What this task involves:
Reproduce the notebook excerpt verbatim, starting with "rdf = process_rdf(rdf, discard_invalid_pred=True)" and going on through "joint_df = assign_col_ws_loss(joint_df)".

In [1]:
%load_ext autoreload
%autoreload 2

In [None]:
from lewidi_lib import load_dataset, enable_logging
import pandas as pd

enable_logging()

dataset = "CSC"
split = "train"
ddf = load_dataset(dataset, split=split)
print(len(ddf))
ddf.head(2)

In [None]:
import duckdb
from lewidi_lib import process_rdf


con = duckdb.connect()
rdf = con.sql("SELECT * FROM read_parquet('../parquets/*.parquet')").df()
model_ids = ["Qwen/Qwen3-14B", "Qwen/Qwen3-32B"]
gen_kwargs = "thinking"
rdf.query(
    "dataset == @dataset and split == @split and model_id in @model_ids and gen_kwargs == @gen_kwargs",
    inplace=True,
)
rdf = process_rdf(rdf, discard_invalid_pred=True)
rdf.head(2)

In [None]:
from lewidi_lib import assign_col_ws_loss
from lewidi_lib import entropy

joint_df = pd.merge(
    ddf[["dataset", "split", "request_idx", "target"]],
    rdf,
    on=["dataset", "split", "request_idx"],
)
joint_df = assign_col_ws_loss(joint_df)
joint_df["target_entropy"] = entropy(joint_df["target"])
joint_df["pred_entropy"] = entropy(joint_df["pred"])

assert joint_df["success"].all()
joint_df.head(2)

In [None]:
joint_df.columns

In [None]:
cols = ["request_idx", "model_id"]
perf_df = joint_df[cols + ["run_idx", "ws_loss"]]
perf_df = perf_df.groupby(cols, as_index=False).agg(avg_ws_loss=("ws_loss", "mean"))
perf_df

In [None]:
perf_df_wide = perf_df.pivot(
    index="request_idx", columns="model_id", values="avg_ws_loss"
)
perf_df_wide["diff"] = perf_df_wide["Qwen/Qwen3-32B"] - perf_df_wide["Qwen/Qwen3-14B"]
perf_df_wide.sort_values(by="diff", ascending=False)

# Entropy
Perhaps the larger model is degrading because its **too** cautious with its distribution. I.e. it tends to output flat distributions (high entropy) more often.

This does not seem to be the case. In fact the larger model outputs more concentrated distributions (low entropy)

In [None]:
joint_df.groupby("model_id").agg({"pred_entropy": ["mean", "count"]})

Perhaps the larger models is taking more risks (low entropy), and losing more often compared to a more cautious smaller model (high entropy).

I attempted different visualization, but none was very informative.

In [None]:
ent_df = joint_df[["model_id", "pred_entropy", "target_entropy", "ws_loss"]]
ent_df

[Dataset records]
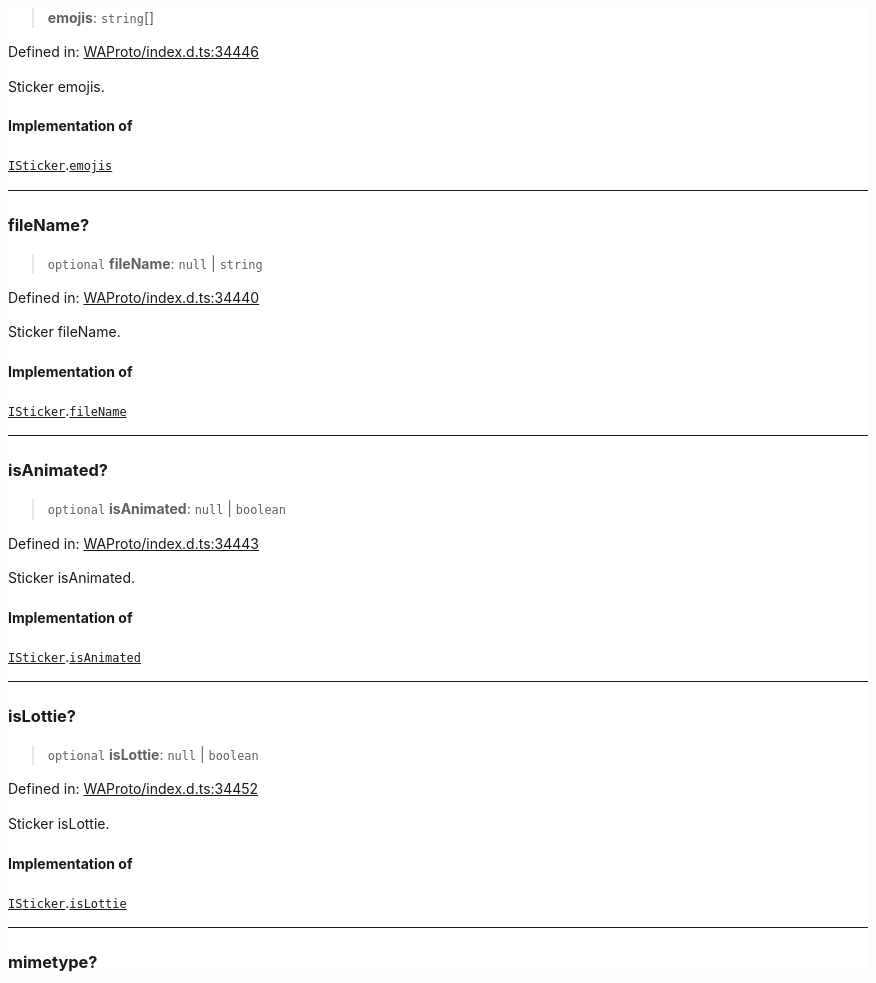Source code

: > **emojis**: `string`[]

Defined in: [WAProto/index.d.ts:34446](https://github.com/Fokusdotid/bail/blob/0fe6346a5ff68a74eb71890335c982b44e2da604/WAProto/index.d.ts#L34446)

Sticker emojis.

#### Implementation of

[`ISticker`](../interfaces/ISticker.md).[`emojis`](../interfaces/ISticker.md#emojis)

***

### fileName?

> `optional` **fileName**: `null` \| `string`

Defined in: [WAProto/index.d.ts:34440](https://github.com/Fokusdotid/bail/blob/0fe6346a5ff68a74eb71890335c982b44e2da604/WAProto/index.d.ts#L34440)

Sticker fileName.

#### Implementation of

[`ISticker`](../interfaces/ISticker.md).[`fileName`](../interfaces/ISticker.md#filename)

***

### isAnimated?

> `optional` **isAnimated**: `null` \| `boolean`

Defined in: [WAProto/index.d.ts:34443](https://github.com/Fokusdotid/bail/blob/0fe6346a5ff68a74eb71890335c982b44e2da604/WAProto/index.d.ts#L34443)

Sticker isAnimated.

#### Implementation of

[`ISticker`](../interfaces/ISticker.md).[`isAnimated`](../interfaces/ISticker.md#isanimated)

***

### isLottie?

> `optional` **isLottie**: `null` \| `boolean`

Defined in: [WAProto/index.d.ts:34452](https://github.com/Fokusdotid/bail/blob/0fe6346a5ff68a74eb71890335c982b44e2da604/WAProto/index.d.ts#L34452)

Sticker isLottie.

#### Implementation of

[`ISticker`](../interfaces/ISticker.md).[`isLottie`](../interfaces/ISticker.md#islottie)

***

### mimetype?
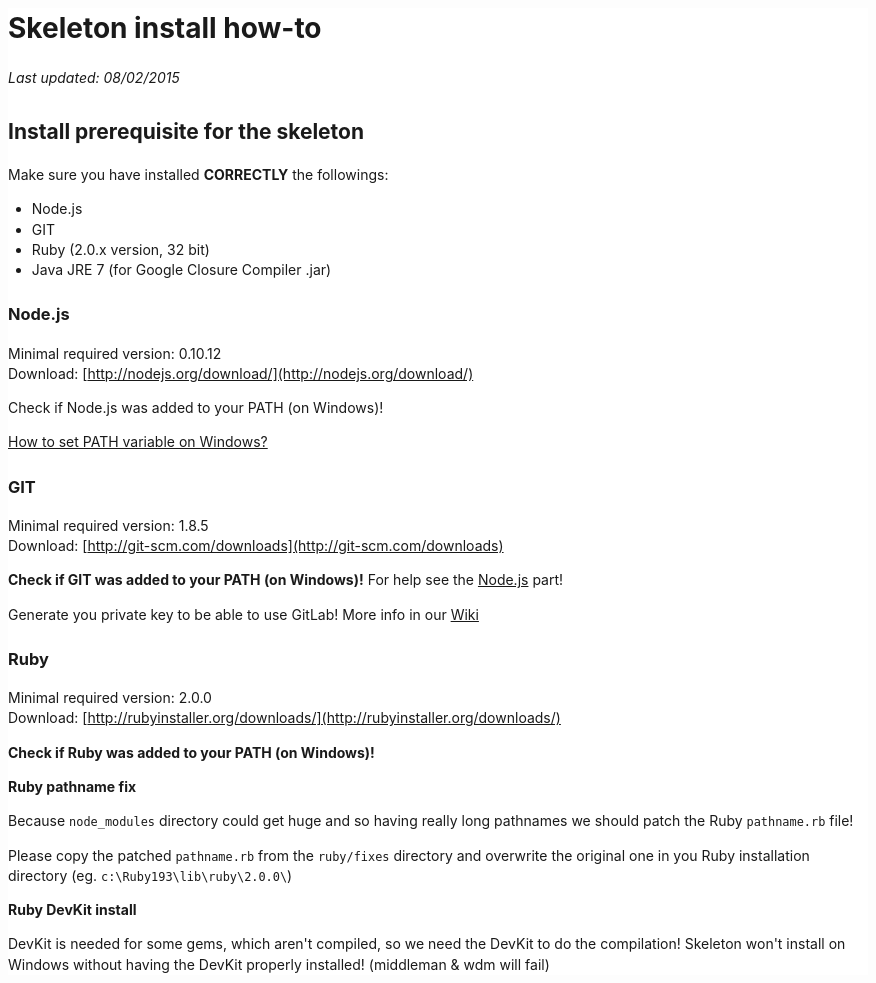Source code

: # Skeleton install how-to
*Last updated: 08/02/2015*

## <a name="prerequisite"></a>Install prerequisite for the skeleton

Make sure you have installed __CORRECTLY__ the followings:

* Node.js
* GIT
* Ruby (2.0.x version, 32 bit)
* Java JRE 7 (for Google Closure Compiler .jar)

### <a name="node"></a>Node.js

Minimal required version: 0.10.12  
Download: [http://nodejs.org/download/](http://nodejs.org/download/)

Check if Node.js was added to your PATH (on Windows)!

[How to set PATH variable on Windows?](https://www.google.hu/webhp?sourceid=chrome-instant&rlz=1C1GPCK_enHU415HU415&ion=1&espv=2&ie=UTF-8#q=how+to+set+path+variable+in+windows&safe=off)

### GIT

Minimal required version: 1.8.5  
Download: [http://git-scm.com/downloads](http://git-scm.com/downloads)

**Check if GIT was added to your PATH (on Windows)!** 
For help see the [Node.js](#node) part!

Generate you private key to be able to use GitLab!
More info in our [Wiki](http://wiki.inet)
 
### Ruby<a name="ruby"></a>

Minimal required version: 2.0.0  
Download: [http://rubyinstaller.org/downloads/](http://rubyinstaller.org/downloads/)

**Check if Ruby was added to your PATH (on Windows)!**

**Ruby pathname fix**

Because `node_modules` directory could get huge and so having really long pathnames
we should patch the Ruby `pathname.rb` file!

Please copy the patched `pathname.rb` from the `ruby/fixes` directory and overwrite
the original one in you Ruby installation directory (eg. `c:\Ruby193\lib\ruby\2.0.0\`)

**Ruby DevKit install**

DevKit is needed for some gems, which aren't compiled, so we need the DevKit to do the compilation!
Skeleton won't install on Windows without having the DevKit properly installed! (middleman & wdm will fail)
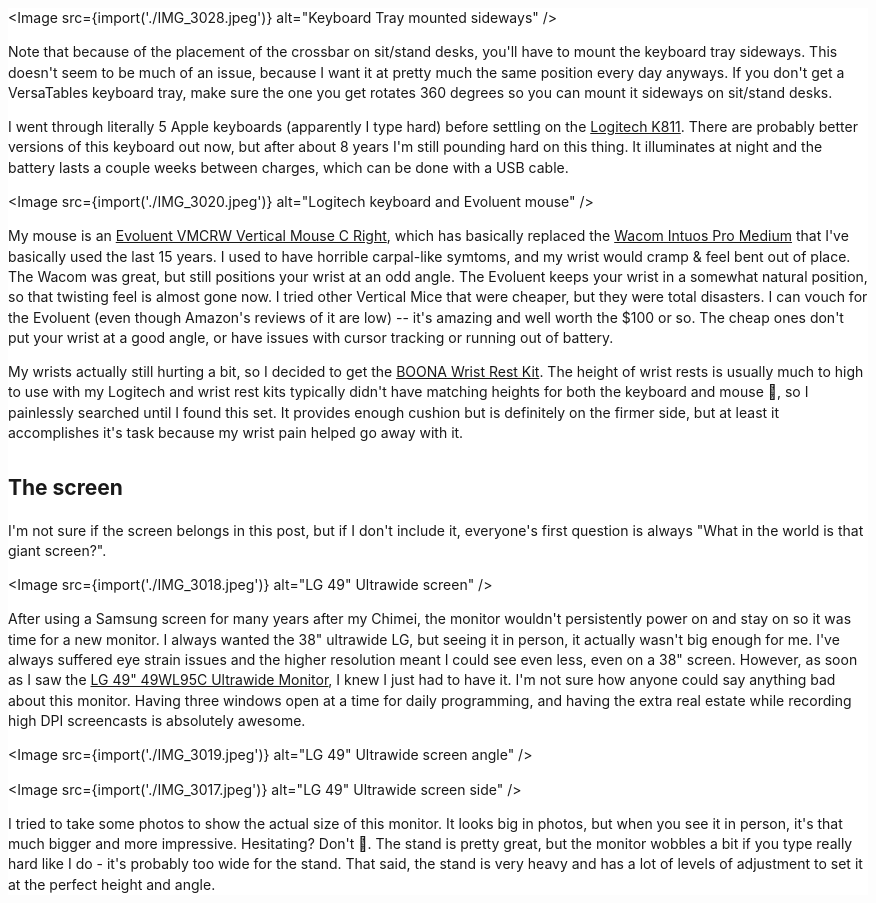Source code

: <Image src={import('./IMG_3028.jpeg')} alt="Keyboard Tray mounted sideways" />

Note that because of the placement of the crossbar on sit/stand desks, you'll have to mount the keyboard tray sideways. This doesn't seem to be much of an issue, because I want it at pretty much the same position every day anyways. If you don't get a VersaTables keyboard tray, make sure the one you get rotates 360 degrees so you can mount it sideways on sit/stand desks.

I went through literally 5 Apple keyboards (apparently I type hard) before settling on the <a href="https://amzn.to/365Lq0Q" target="_blank">Logitech K811</a>. There are probably better versions of this keyboard out now, but after about 8 years I'm still pounding hard on this thing. It illuminates at night and the battery lasts a couple weeks between charges, which can be done with a USB cable.

<Image src={import('./IMG_3020.jpeg')} alt="Logitech keyboard and Evoluent mouse" />

My mouse is an <a href="https://amzn.to/35a8BpC" target="_blank">Evoluent VMCRW Vertical Mouse C Right</a>, which has basically replaced the <a href="https://amzn.to/2Sz4rVj" target="_blank">Wacom Intuos Pro Medium</a> that I've basically used the last 15 years. I used to have horrible carpal-like symtoms, and my wrist would cramp & feel bent out of place. The Wacom was great, but still positions your wrist at an odd angle. The Evoluent keeps your wrist in a somewhat natural position, so that twisting feel is almost gone now. I tried other Vertical Mice that were cheaper, but they were total disasters. I can vouch for the Evoluent (even though Amazon's reviews of it are low) -- it's amazing and well worth the $100 or so. The cheap ones don't put your wrist at a good angle, or have issues with cursor tracking or running out of battery.

My wrists actually still hurting a bit, so I decided to get the <a href="https://amzn.to/2Q3W2I1" target="_blank">BOONA Wrist Rest Kit</a>. The height of wrist rests is usually much to high to use with my Logitech and wrist rest kits typically didn't have matching heights for both the keyboard and mouse 🤯, so I painlessly searched until I found this set. It provides enough cushion but is definitely on the firmer side, but at least it accomplishes it's task because my wrist pain helped go away with it.

## The screen

I'm not sure if the screen belongs in this post, but if I don't include it, everyone's first question is always "What in the world is that giant screen?".

<Image src={import('./IMG_3018.jpeg')} alt="LG 49" Ultrawide screen" />

After using a Samsung screen for many years after my Chimei, the monitor wouldn't persistently power on and stay on so it was time for a new monitor. I always wanted the 38" ultrawide LG, but seeing it in person, it actually wasn't big enough for me. I've always suffered eye strain issues and the higher resolution meant I could see even less, even on a 38" screen. However, as soon as I saw the <a href="https://amzn.to/2EZViNR" target="_blank">LG 49" 49WL95C Ultrawide Monitor</a>, I knew I just had to have it. I'm not sure how anyone could say anything bad about this monitor. Having three windows open at a time for daily programming, and having the extra real estate while recording high DPI screencasts is absolutely awesome.

<Image src={import('./IMG_3019.jpeg')} alt="LG 49" Ultrawide screen angle" />

<Image src={import('./IMG_3017.jpeg')} alt="LG 49" Ultrawide screen side" />

I tried to take some photos to show the actual size of this monitor. It looks big in photos, but when you see it in person, it's that much bigger and more impressive. Hesitating? Don't 🤘. The stand is pretty great, but the monitor wobbles a bit if you type really hard like I do - it's probably too wide for the stand. That said, the stand is very heavy and has a lot of levels of adjustment to set it at the perfect height and angle.
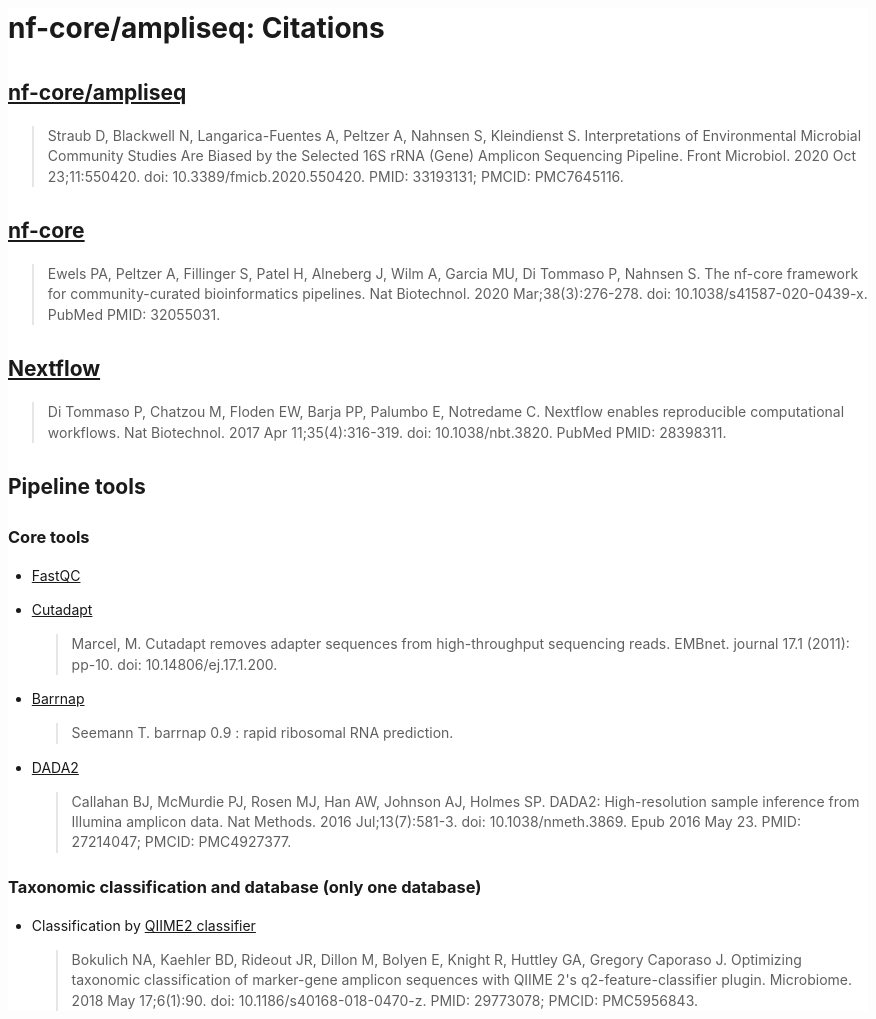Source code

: # nf-core/ampliseq: Citations

## [nf-core/ampliseq](https://pubmed.ncbi.nlm.nih.gov/33193131/)

> Straub D, Blackwell N, Langarica-Fuentes A, Peltzer A, Nahnsen S, Kleindienst S. Interpretations of Environmental Microbial Community Studies Are Biased by the Selected 16S rRNA (Gene) Amplicon Sequencing Pipeline. Front Microbiol. 2020 Oct 23;11:550420. doi: 10.3389/fmicb.2020.550420. PMID: 33193131; PMCID: PMC7645116.

## [nf-core](https://pubmed.ncbi.nlm.nih.gov/32055031/)

> Ewels PA, Peltzer A, Fillinger S, Patel H, Alneberg J, Wilm A, Garcia MU, Di Tommaso P, Nahnsen S. The nf-core framework for community-curated bioinformatics pipelines. Nat Biotechnol. 2020 Mar;38(3):276-278. doi: 10.1038/s41587-020-0439-x. PubMed PMID: 32055031.

## [Nextflow](https://pubmed.ncbi.nlm.nih.gov/28398311/)

> Di Tommaso P, Chatzou M, Floden EW, Barja PP, Palumbo E, Notredame C. Nextflow enables reproducible computational workflows. Nat Biotechnol. 2017 Apr 11;35(4):316-319. doi: 10.1038/nbt.3820. PubMed PMID: 28398311.

## Pipeline tools

### Core tools

- [FastQC](https://www.bioinformatics.babraham.ac.uk/projects/fastqc/)

- [Cutadapt](https://journal.embnet.org/index.php/embnetjournal/article/view/200/479)

  > Marcel, M. Cutadapt removes adapter sequences from high-throughput sequencing reads. EMBnet. journal 17.1 (2011): pp-10. doi: 10.14806/ej.17.1.200.

- [Barrnap](https://github.com/tseemann/barrnap)

  > Seemann T. barrnap 0.9 : rapid ribosomal RNA prediction.

- [DADA2](https://pubmed.ncbi.nlm.nih.gov/27214047/)
  > Callahan BJ, McMurdie PJ, Rosen MJ, Han AW, Johnson AJ, Holmes SP. DADA2: High-resolution sample inference from Illumina amplicon data. Nat Methods. 2016 Jul;13(7):581-3. doi: 10.1038/nmeth.3869. Epub 2016 May 23. PMID: 27214047; PMCID: PMC4927377.

### Taxonomic classification and database (only one database)

- Classification by [QIIME2 classifier](https://pubmed.ncbi.nlm.nih.gov/29773078/)

  > Bokulich NA, Kaehler BD, Rideout JR, Dillon M, Bolyen E, Knight R, Huttley GA, Gregory Caporaso J. Optimizing taxonomic classification of marker-gene amplicon sequences with QIIME 2's q2-feature-classifier plugin. Microbiome. 2018 May 17;6(1):90. doi: 10.1186/s40168-018-0470-z. PMID: 29773078; PMCID: PMC5956843.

Solution to this problem:
rdf = process_rdf(rdf, discard_invalid_pred=True)
rdf.head(2)

In [None]:
from lewidi_lib import assign_col_ws_loss
from lewidi_lib import entropy

joint_df = pd.merge(
    ddf[["dataset", "split", "request_idx", "target"]],
    rdf,
    on=["dataset", "split", "request_idx"],
)
joint_df = assign_col_ws_loss(joint_df)